## The task
Only the lines running from the line with "acomodem e não vazem ao corte" to the end of the records below belong in the answer, each copied exactly.

## Provided information
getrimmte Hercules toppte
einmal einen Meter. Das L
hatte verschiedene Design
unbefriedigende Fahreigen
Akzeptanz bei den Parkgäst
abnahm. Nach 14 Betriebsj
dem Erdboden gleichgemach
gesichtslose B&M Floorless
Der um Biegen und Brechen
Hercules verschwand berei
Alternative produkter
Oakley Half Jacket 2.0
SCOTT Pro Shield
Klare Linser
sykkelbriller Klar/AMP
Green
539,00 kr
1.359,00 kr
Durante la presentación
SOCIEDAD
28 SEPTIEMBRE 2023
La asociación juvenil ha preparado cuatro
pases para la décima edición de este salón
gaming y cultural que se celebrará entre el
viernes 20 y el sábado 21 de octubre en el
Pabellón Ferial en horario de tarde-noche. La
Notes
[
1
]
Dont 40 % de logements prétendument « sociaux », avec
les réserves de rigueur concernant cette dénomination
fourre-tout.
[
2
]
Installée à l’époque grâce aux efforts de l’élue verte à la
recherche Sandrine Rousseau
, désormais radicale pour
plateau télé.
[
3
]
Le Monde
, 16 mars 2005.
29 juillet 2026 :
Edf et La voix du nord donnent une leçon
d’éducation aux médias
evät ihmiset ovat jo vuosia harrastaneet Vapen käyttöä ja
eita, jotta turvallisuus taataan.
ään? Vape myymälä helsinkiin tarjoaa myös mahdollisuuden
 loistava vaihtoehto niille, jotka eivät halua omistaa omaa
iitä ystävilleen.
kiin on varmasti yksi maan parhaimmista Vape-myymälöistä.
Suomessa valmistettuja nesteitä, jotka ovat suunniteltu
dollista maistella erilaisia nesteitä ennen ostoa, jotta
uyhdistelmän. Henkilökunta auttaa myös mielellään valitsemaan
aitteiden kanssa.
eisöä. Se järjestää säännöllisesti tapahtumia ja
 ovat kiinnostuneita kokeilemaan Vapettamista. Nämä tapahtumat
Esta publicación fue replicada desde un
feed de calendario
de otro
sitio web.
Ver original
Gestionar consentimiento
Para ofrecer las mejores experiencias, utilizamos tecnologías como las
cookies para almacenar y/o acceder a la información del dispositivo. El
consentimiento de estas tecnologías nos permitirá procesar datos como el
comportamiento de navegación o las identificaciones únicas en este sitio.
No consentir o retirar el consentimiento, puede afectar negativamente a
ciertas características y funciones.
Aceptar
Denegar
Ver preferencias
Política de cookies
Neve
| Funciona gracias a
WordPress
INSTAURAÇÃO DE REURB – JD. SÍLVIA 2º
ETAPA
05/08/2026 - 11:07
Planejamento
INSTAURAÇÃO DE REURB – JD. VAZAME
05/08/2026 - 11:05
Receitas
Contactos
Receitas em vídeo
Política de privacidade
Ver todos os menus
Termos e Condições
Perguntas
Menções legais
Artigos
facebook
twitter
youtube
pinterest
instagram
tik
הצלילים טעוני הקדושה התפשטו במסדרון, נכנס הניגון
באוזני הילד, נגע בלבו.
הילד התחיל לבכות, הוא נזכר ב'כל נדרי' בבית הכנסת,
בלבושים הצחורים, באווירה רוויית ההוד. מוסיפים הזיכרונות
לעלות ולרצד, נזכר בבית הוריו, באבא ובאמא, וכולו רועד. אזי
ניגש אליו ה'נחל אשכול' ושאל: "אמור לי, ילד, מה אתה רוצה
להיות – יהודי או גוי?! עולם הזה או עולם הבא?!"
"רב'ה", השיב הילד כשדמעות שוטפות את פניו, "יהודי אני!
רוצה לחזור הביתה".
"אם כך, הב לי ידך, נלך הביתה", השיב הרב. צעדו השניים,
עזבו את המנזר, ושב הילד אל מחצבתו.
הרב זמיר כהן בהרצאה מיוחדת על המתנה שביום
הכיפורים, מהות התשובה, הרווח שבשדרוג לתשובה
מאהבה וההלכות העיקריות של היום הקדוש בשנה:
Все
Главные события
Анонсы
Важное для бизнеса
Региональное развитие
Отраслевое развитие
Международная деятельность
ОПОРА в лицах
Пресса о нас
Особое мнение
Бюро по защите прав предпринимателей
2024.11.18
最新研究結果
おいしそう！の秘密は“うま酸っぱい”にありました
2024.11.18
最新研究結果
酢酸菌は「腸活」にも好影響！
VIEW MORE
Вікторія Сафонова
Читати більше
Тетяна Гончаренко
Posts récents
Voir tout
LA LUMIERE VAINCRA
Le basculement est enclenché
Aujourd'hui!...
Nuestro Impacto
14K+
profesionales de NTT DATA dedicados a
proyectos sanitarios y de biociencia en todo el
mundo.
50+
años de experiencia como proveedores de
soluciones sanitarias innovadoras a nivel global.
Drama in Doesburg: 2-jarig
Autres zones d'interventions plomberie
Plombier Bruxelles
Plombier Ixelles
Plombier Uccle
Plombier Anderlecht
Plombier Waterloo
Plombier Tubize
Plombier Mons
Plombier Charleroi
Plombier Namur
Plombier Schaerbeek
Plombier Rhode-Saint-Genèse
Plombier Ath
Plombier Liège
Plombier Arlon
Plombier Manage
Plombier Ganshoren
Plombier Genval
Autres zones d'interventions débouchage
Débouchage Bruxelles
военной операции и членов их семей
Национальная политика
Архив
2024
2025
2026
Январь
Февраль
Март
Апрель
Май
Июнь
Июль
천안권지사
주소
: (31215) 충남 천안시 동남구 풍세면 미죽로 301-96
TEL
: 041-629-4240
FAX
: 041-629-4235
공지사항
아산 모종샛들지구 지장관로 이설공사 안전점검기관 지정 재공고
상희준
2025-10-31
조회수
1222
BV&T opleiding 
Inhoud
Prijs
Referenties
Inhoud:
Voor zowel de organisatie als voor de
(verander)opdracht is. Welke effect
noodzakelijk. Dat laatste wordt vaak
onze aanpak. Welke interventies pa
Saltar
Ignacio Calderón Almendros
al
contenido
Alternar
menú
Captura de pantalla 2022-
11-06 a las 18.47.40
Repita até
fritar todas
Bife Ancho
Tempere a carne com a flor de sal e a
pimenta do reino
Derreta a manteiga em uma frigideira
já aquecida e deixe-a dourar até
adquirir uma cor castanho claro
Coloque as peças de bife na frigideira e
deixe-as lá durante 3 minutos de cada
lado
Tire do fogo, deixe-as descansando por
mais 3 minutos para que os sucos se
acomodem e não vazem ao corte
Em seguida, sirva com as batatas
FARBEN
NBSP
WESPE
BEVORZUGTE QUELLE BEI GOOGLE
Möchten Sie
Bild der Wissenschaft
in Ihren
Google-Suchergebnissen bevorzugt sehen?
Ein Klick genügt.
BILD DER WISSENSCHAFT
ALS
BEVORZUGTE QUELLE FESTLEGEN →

## Output below
acomodem e não vazem ao corte
Em seguida, sirva com as batatas
FARBEN
NBSP
WESPE
BEVORZUGTE QUELLE BEI GOOGLE
Möchten Sie
Bild der Wissenschaft
in Ihren
Google-Suchergebnissen bevorzugt sehen?
Ein Klick genügt.
BILD DER WISSENSCHAFT
ALS
BEVORZUGTE QUELLE FESTLEGEN →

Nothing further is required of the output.